Task inputs:
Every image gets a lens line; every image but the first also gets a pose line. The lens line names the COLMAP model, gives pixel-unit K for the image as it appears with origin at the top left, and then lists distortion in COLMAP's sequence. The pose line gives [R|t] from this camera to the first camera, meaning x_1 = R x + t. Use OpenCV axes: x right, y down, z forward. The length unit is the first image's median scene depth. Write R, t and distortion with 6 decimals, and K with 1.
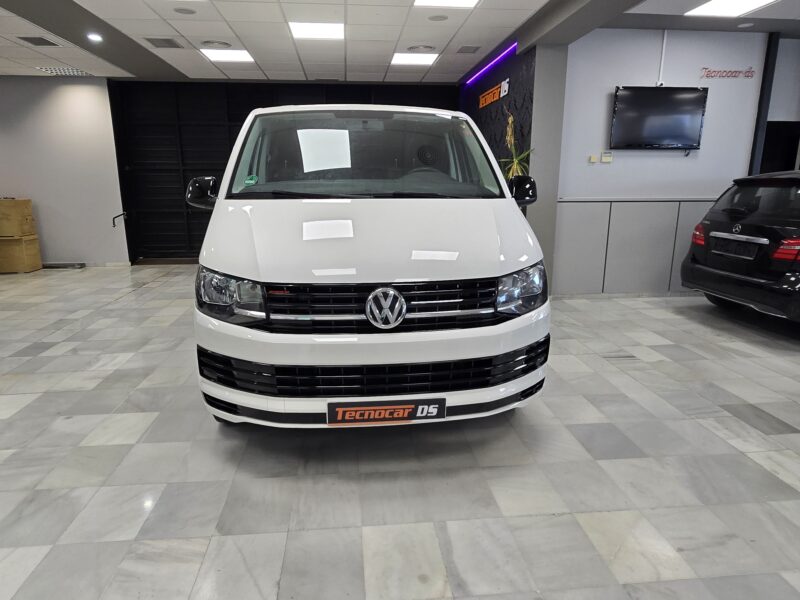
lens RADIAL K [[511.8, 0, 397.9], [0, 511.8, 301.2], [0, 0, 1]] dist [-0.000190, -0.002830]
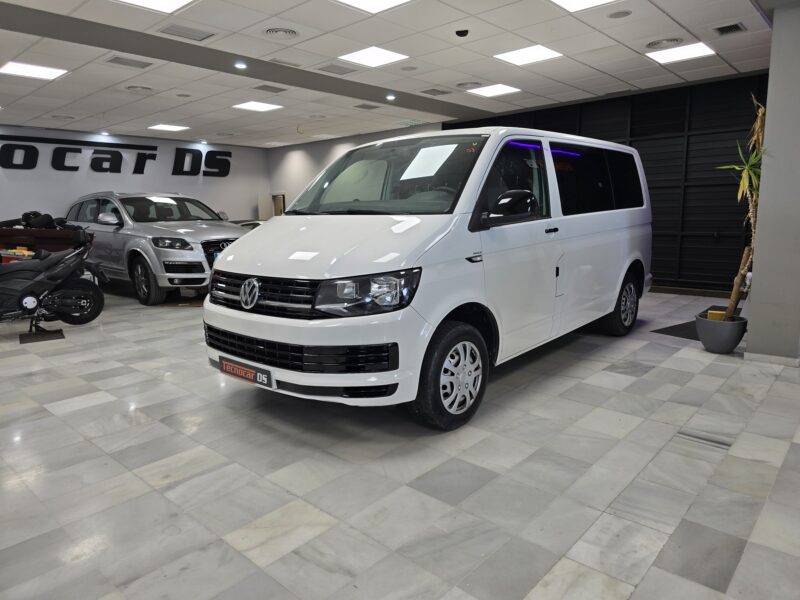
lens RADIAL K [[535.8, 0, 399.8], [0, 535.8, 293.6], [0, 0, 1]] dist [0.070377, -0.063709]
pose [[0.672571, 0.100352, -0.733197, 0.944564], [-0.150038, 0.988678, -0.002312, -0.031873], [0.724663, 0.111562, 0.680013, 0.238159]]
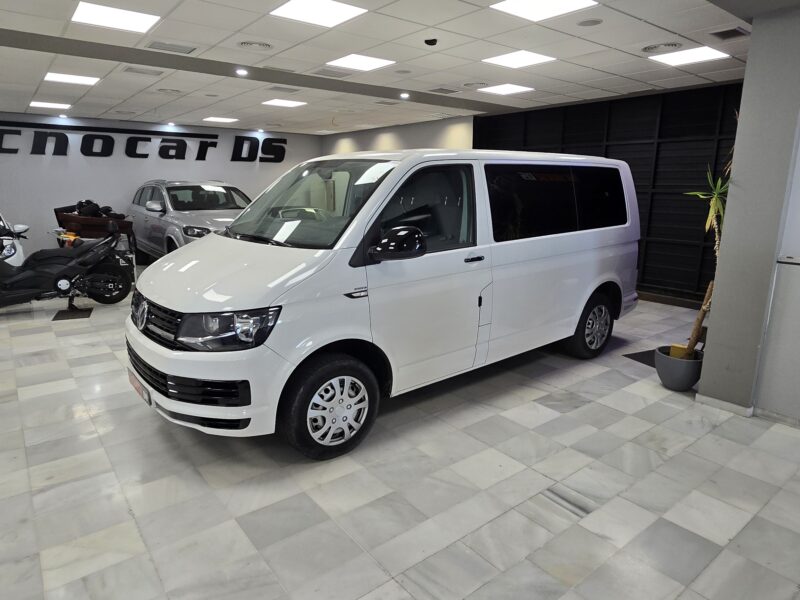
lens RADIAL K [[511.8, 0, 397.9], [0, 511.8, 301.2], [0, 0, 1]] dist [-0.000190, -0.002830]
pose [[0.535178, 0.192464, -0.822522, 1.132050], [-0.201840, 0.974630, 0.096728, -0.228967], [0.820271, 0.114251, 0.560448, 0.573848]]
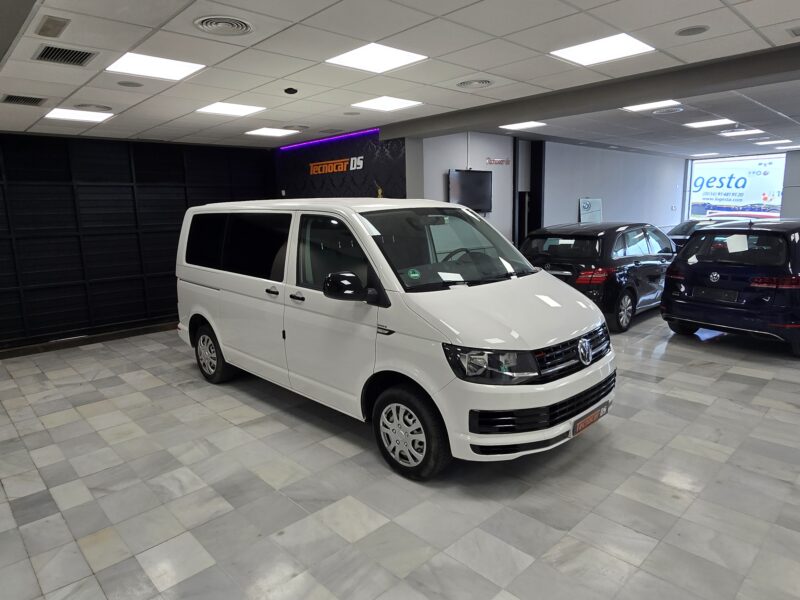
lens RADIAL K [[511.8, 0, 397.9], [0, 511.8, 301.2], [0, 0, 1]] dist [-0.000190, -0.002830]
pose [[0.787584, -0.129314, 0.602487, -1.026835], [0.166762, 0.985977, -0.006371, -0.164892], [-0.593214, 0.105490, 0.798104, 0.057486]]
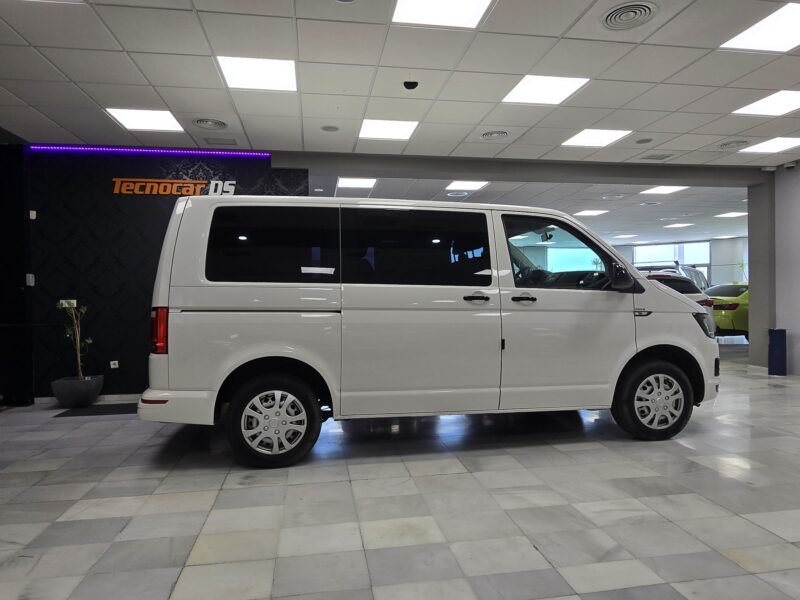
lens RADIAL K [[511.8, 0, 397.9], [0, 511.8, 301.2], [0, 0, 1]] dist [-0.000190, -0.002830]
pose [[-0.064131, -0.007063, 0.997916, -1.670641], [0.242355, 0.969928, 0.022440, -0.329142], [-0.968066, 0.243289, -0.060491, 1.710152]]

What you are asked to do:
Rewrite all the records above, changing each "lens line" to "camera line" and leaving every other word and number as it stands. Leave the pictures out of your answer.

Response to the exercise:
Every image gets a camera line; every image but the first also gets a pose line. The camera line names the COLMAP model, gives pixel-unit K for the image as it appears with origin at the top left, and then lists distortion in COLMAP's sequence. The pose line gives [R|t] from this camera to the first camera, meaning x_1 = R x + t. Use OpenCV axes: x right, y down, z forward. The length unit is the first image's median scene depth. Write R, t and distortion with 6 decimals, and K with 1.
lens RADIAL K [[511.8, 0, 397.9], [0, 511.8, 301.2], [0, 0, 1]] dist [-0.000190, -0.002830]
lens RADIAL K [[535.8, 0, 399.8], [0, 535.8, 293.6], [0, 0, 1]] dist [0.070377, -0.063709]
pose [[0.672571, 0.100352, -0.733197, 0.944564], [-0.150038, 0.988678, -0.002312, -0.031873], [0.724663, 0.111562, 0.680013, 0.238159]]
lens RADIAL K [[511.8, 0, 397.9], [0, 511.8, 301.2], [0, 0, 1]] dist [-0.000190, -0.002830]
pose [[0.535178, 0.192464, -0.822522, 1.132050], [-0.201840, 0.974630, 0.096728, -0.228967], [0.820271, 0.114251, 0.560448, 0.573848]]
lens RADIAL K [[511.8, 0, 397.9], [0, 511.8, 301.2], [0, 0, 1]] dist [-0.000190, -0.002830]
pose [[0.787584, -0.129314, 0.602487, -1.026835], [0.166762, 0.985977, -0.006371, -0.164892], [-0.593214, 0.105490, 0.798104, 0.057486]]
lens RADIAL K [[511.8, 0, 397.9], [0, 511.8, 301.2], [0, 0, 1]] dist [-0.000190, -0.002830]
pose [[-0.064131, -0.007063, 0.997916, -1.670641], [0.242355, 0.969928, 0.022440, -0.329142], [-0.968066, 0.243289, -0.060491, 1.710152]]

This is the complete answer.